Rogoredo, 26 gennaio. L’assistente capo di Polizia Carmelo Cinturrino, 42 anni, spara e uccide il 28enne marocchino Abderrahim Mansouri. Secondo una prima ricostruzione dei fatti, Cinturrino ha esploso un colpo dopo che Mansouri gli ha puntato la pistola contro. L’agente viene indagato dalla Procura di Milano per omicidio volontario. Il centrodestra insorge. Matteo Salvini annuncia una raccolta di firme: “Io sto col poliziotto”. Giorgia Meloni contesta l’iniziativa dei giudici e va a Rogoredo, per salutare i militari di Strade Sicure.
Questa mattina, il quadro si capovolge.
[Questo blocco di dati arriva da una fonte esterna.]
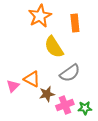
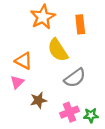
orange triangle: (32, 79) -> (24, 61), moved
pink triangle: (13, 86) -> (17, 82), moved
brown star: (47, 94) -> (38, 100), moved

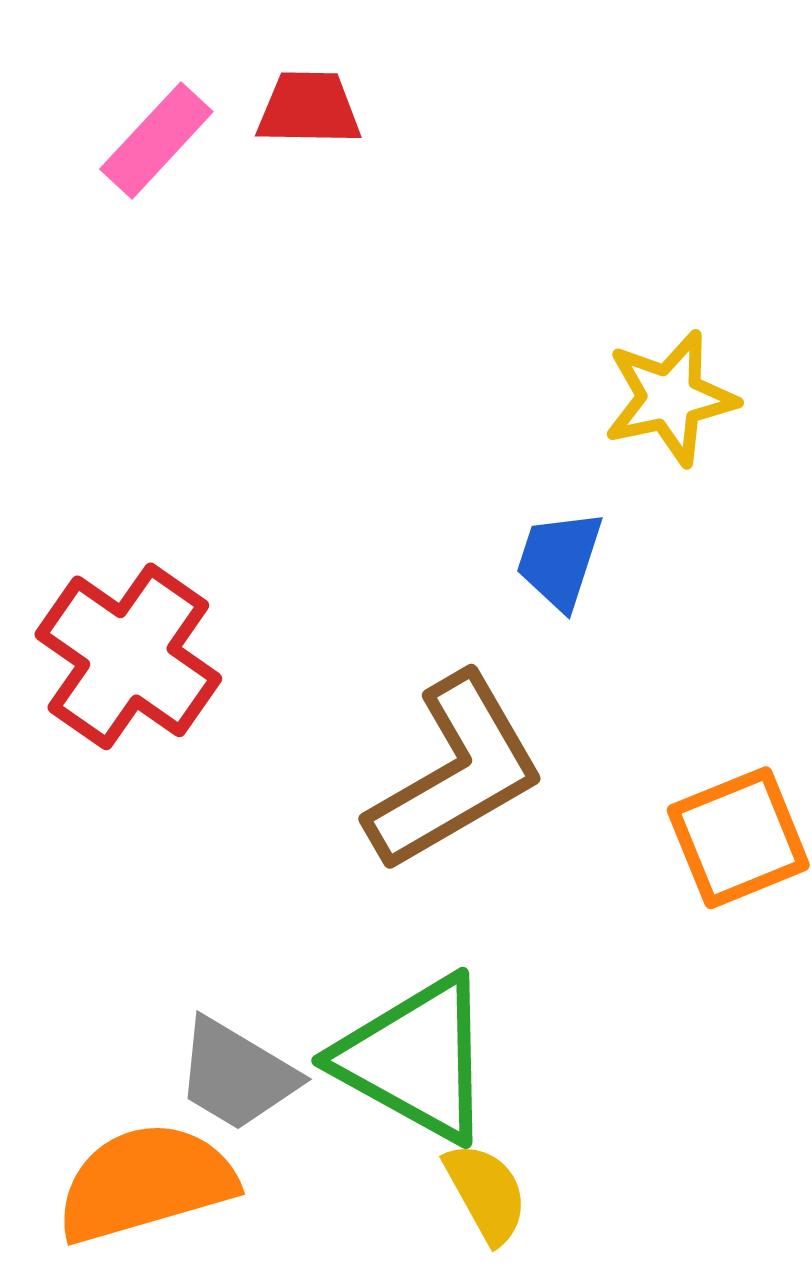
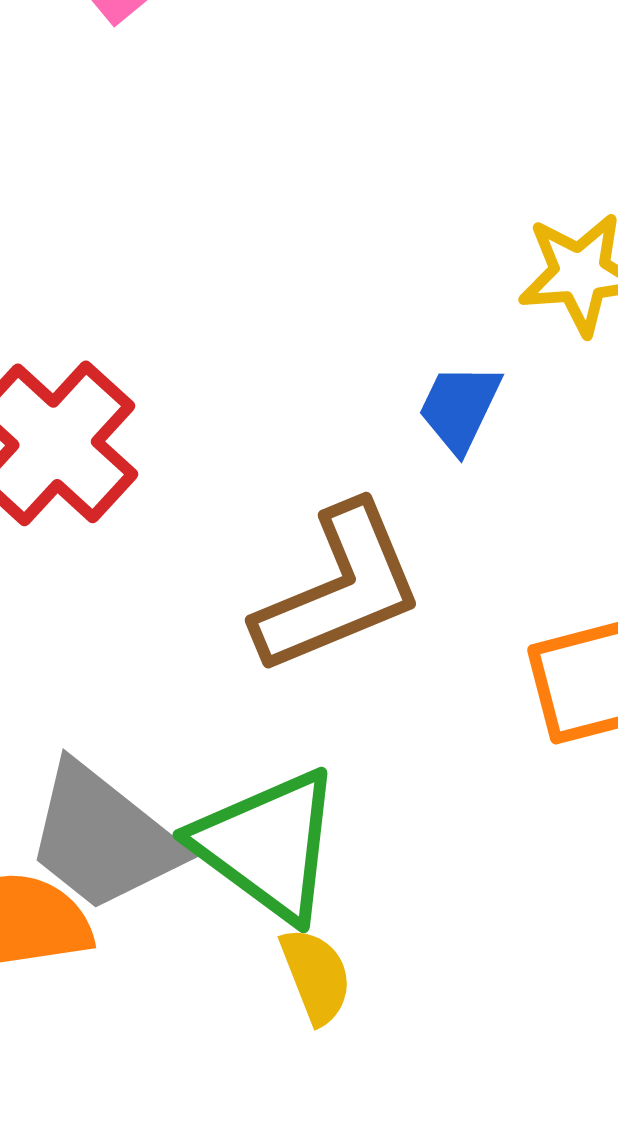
gray trapezoid: (236, 1075) -> (103, 838), size x1.4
A seguito delle indagini, Cinturrino viene fermato dai colleghi di Milano, accusato di omicidio volontario con pericolo di fuga e inquinamento delle prove. Cade l’ipotesi di legittima difesa. Mansouri non avrebbe puntato un’arma, l’agente ha fatto trovare la pistola giocattolo accanto al cadavere del marocchino. Le testimonianze raccolte dagli inquirenti parlano di richieste quotidiane di denaro e droga, e di pressioni da parte dell’agente sugli spacciatori della zona. Quattro colleghi sono indagati per favoreggiamento e omissione di soccorso.
Sono passati pochi giorni, ma appaiono lontani i tempi in cui tutto il centrodestra si schierava con l’agente Cinturrino. La premier, Giorgia Meloni, interviene a sera, con una dichiarazione dai toni duri: “Leggo con sgomento gli ultimi sviluppi sull’uccisione di uno spacciatore nel noto “boschetto della droga” di Rogoredo” e “se quanto ipotizzato trovasse conferma nel seguito delle indagini, ci ritroveremmo davanti a un fatto gravissimo, un tradimento nei confronti della nazione e della dignità e onorabilità delle nostre Forze dell’Ordine. Provo profonda rabbia all’idea che l’operato di chi tradisce la divisa possa ‘sporcare’ il lavoro dei tantissimi uomini e donne che, ogni giorno, ci proteggono e difendono la nostra sicurezza, con abnegazione, sacrificio e senso delle Istituzioni”. Secondo la premier “dobbiamo essere riconoscenti in particolare alla Polizia di Stato che, su delega della Procura di Milano, sta svolgendo le indagini sui propri agenti coinvolti in questa tragica vicenda, al solo fine di far emergere la verità”. Poi il riferimento alla polemica di queste ore: “Chi indossa una divisa e rappresenta le istituzioni ha il dovere di farlo con il massimo del rigore. E con chi sbaglia, a maggior ragione perché indossa quella divisa, occorre essere implacabili. La giustizia farà il suo corso e confidiamo che sia determinata, anche perché – a differenza di quello che leggo – non esiste alcuno scudo penale”.
Matteo Salvini diceva: “Sono dalla parte del poliziotto, senza se e senza ma. Un poliziotto si difende, il balordo muore”. Post che Salvini rifarebbe, anche se di fatto oggi inverte la direzione di marcia. “Se si dimostrerà che questo era un delinquente, io non sto con i delinquenti”, dice.